Chapter 20
CHAPTER
TWENTY
Noah’s Birthday
Aoife
“Grief is the price we pay for love.” — Queen Elizabeth II
Adaeze Okafor came on a Sunday, three weeks after I moved into Jensen's house.
Jensen was at the graves. I was on the couch with my feet elevated, reading, when the doorbell rang a second time and then a third, with the persistence of someone who intended to be acknowledged.
I went to the door.
The woman standing on the step was in her early sixties, well-dressed with the bearing of someone for whom presentation is a form of dignity.
She looked at me. I looked at her. For a moment neither of us spoke.
Then her eyes moved to my stomach and back to my face, and something passed across her expression that was complicated enough that I could not name it in the second it lasted.
Pain, I thought. And underneath the pain, something that had hardened from long use.
"What are you doing in this house?" she said. Her voice was controlled, precise.
"I'm a guest," I said. "My name is Aoife. Jensen has been kind enough to let me stay while I'm on bed rest."
"I know who you are," she said. She looked at me with eyes that were sharp and direct and carrying a sorrow so profound it had curdled into something else.
She told me I had no place here. She said this house belonged to Nadia's memory and that every morning I woke up in it was an insult to the woman whose photographs were on those walls.
She said the word manipulated with a precision that told me it had been chosen carefully.
She called me things I will not repeat. She said the babies were a trap.
She said I could not give him what Nadia had given him.
She said nobody could. She said I was temporary, that he would eventually discard me, and that when he did I would find myself alone with two children and considerably less than when I arrived.
She spoke for a long time. I stood in the doorway and I did not move and I did not respond and I did not cry, because I was protecting my blood pressure, as Dr. Mehta had told me to, and because I recognised, underneath the cruelty of the words, the grief that was driving them.
This was a mother who had lost her daughter.
This was a woman whose grandchildren had died at three years and three weeks old.
Her pain had found the only outlet available to it, which was rage, and the rage had to go somewhere, and I was the easiest somewhere.

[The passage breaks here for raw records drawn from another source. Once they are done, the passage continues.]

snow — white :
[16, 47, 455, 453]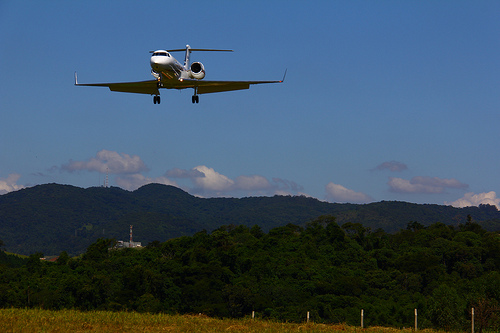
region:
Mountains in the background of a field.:
[9, 176, 497, 216]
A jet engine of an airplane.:
[186, 55, 208, 80]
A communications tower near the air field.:
[124, 218, 139, 255]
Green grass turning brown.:
[16, 317, 260, 332]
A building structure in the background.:
[34, 246, 65, 269]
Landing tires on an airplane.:
[144, 91, 202, 106]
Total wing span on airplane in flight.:
[68, 64, 296, 93]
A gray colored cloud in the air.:
[367, 158, 419, 173]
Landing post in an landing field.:
[239, 305, 494, 331]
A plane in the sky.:
[65, 38, 315, 138]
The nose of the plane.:
[153, 52, 165, 67]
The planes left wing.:
[187, 80, 310, 96]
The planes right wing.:
[71, 75, 155, 95]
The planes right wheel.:
[151, 88, 163, 110]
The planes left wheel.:
[187, 93, 200, 108]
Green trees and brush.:
[16, 209, 498, 331]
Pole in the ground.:
[125, 220, 133, 252]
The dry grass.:
[1, 311, 175, 330]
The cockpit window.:
[152, 50, 169, 57]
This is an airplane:
[43, 25, 301, 130]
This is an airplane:
[51, 38, 317, 141]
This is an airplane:
[46, 30, 301, 142]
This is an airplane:
[59, 27, 301, 140]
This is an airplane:
[65, 31, 297, 133]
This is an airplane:
[76, 35, 302, 146]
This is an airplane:
[66, 32, 303, 129]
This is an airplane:
[58, 36, 294, 121]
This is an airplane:
[55, 39, 300, 129]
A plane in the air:
[72, 43, 289, 103]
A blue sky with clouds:
[0, 1, 498, 207]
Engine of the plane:
[188, 61, 205, 78]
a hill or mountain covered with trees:
[0, 183, 498, 258]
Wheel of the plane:
[190, 95, 198, 103]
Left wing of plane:
[182, 67, 299, 95]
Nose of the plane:
[148, 50, 172, 71]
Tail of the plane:
[145, 41, 230, 62]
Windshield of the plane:
[151, 50, 169, 58]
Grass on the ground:
[0, 307, 442, 332]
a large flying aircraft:
[64, 41, 310, 126]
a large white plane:
[85, 40, 327, 112]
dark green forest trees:
[212, 208, 410, 319]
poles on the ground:
[244, 298, 475, 330]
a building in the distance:
[88, 212, 177, 265]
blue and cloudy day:
[309, 32, 459, 191]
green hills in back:
[28, 149, 230, 234]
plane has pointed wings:
[76, 40, 286, 114]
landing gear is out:
[137, 58, 215, 111]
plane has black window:
[139, 50, 199, 77]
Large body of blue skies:
[356, 15, 454, 105]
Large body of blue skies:
[314, 18, 424, 112]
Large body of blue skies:
[241, 119, 303, 154]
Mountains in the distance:
[2, 173, 494, 230]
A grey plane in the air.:
[71, 45, 288, 105]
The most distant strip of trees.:
[1, 182, 499, 260]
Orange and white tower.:
[128, 224, 133, 248]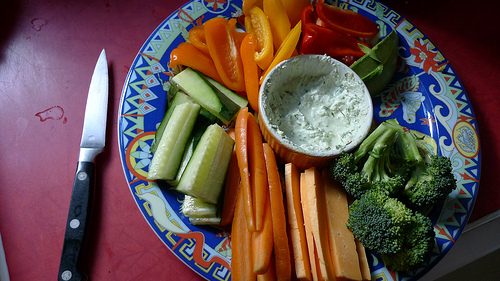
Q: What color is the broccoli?
A: Green.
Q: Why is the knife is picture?
A: To cut vegetables.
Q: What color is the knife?
A: Black.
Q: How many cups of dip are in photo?
A: One.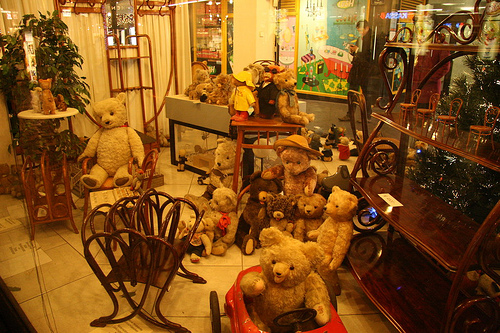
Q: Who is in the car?
A: Teddy bear.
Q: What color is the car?
A: Red.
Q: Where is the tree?
A: Behind the shelf.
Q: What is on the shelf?
A: Small chairs.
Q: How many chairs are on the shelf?
A: Four.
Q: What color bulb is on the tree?
A: Blue.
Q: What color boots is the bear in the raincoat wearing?
A: Red.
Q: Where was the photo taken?
A: At the toy store.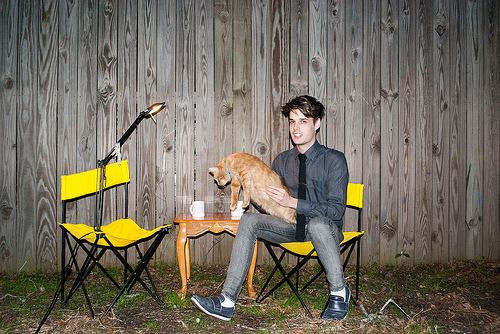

I did not agree with what she was saying. But I understood why she was saying it. She is in terrible pain, I told myself, and she is making you the container for it and you cannot do anything about that right now except not give her any more of your blood pressure.
She stopped eventually. She looked at me and I looked at her and after a moment she said, "Where is Jensen?"
"He's not here," I said.
She looked at me for a long moment more, and then she left.
I closed the door. I went back to the couch. I put my feet up and I picked up my book and I did not read a word of it for a long time.
I thought: she is not entirely wrong. He will never get over his wife.
She is in every room of this house. She is the reason he cannot sleep and the reason he drinks and the reason he made a promise at her grave that I was the consequence of him breaking, and he has not once, not in the weeks I have been here, given me any reason to believe that this is something other than obligation.
Then Jensen's car pulled into the driveway, earlier than I expected, and I heard the front door and his footsteps and he stopped in the hallway and he said, "She came here, didn't she," not as a question.
I said, "She did. I'm fine."
He came to the doorway of the living room and he looked at me. His jaw was tight and there was something working behind his eyes, but his voice was careful when he said, "What did she say?"
I said, "It doesn't matter."
He stood there for a moment, and I watched his face, the effort in it, the something he was deciding. Then he said, "She's having my kids. I didn't have a choice about any of this."
The words entered me and settled somewhere quiet. She's having my kids. I didn't have a choice.
I said, "Of course. I think I'll rest for a bit," and I went upstairs.
I lay in the guest room with my grandmother's yellow curtains dark against the window and I told myself I had always known this and that the babies were fine and that was enough. It would have to be.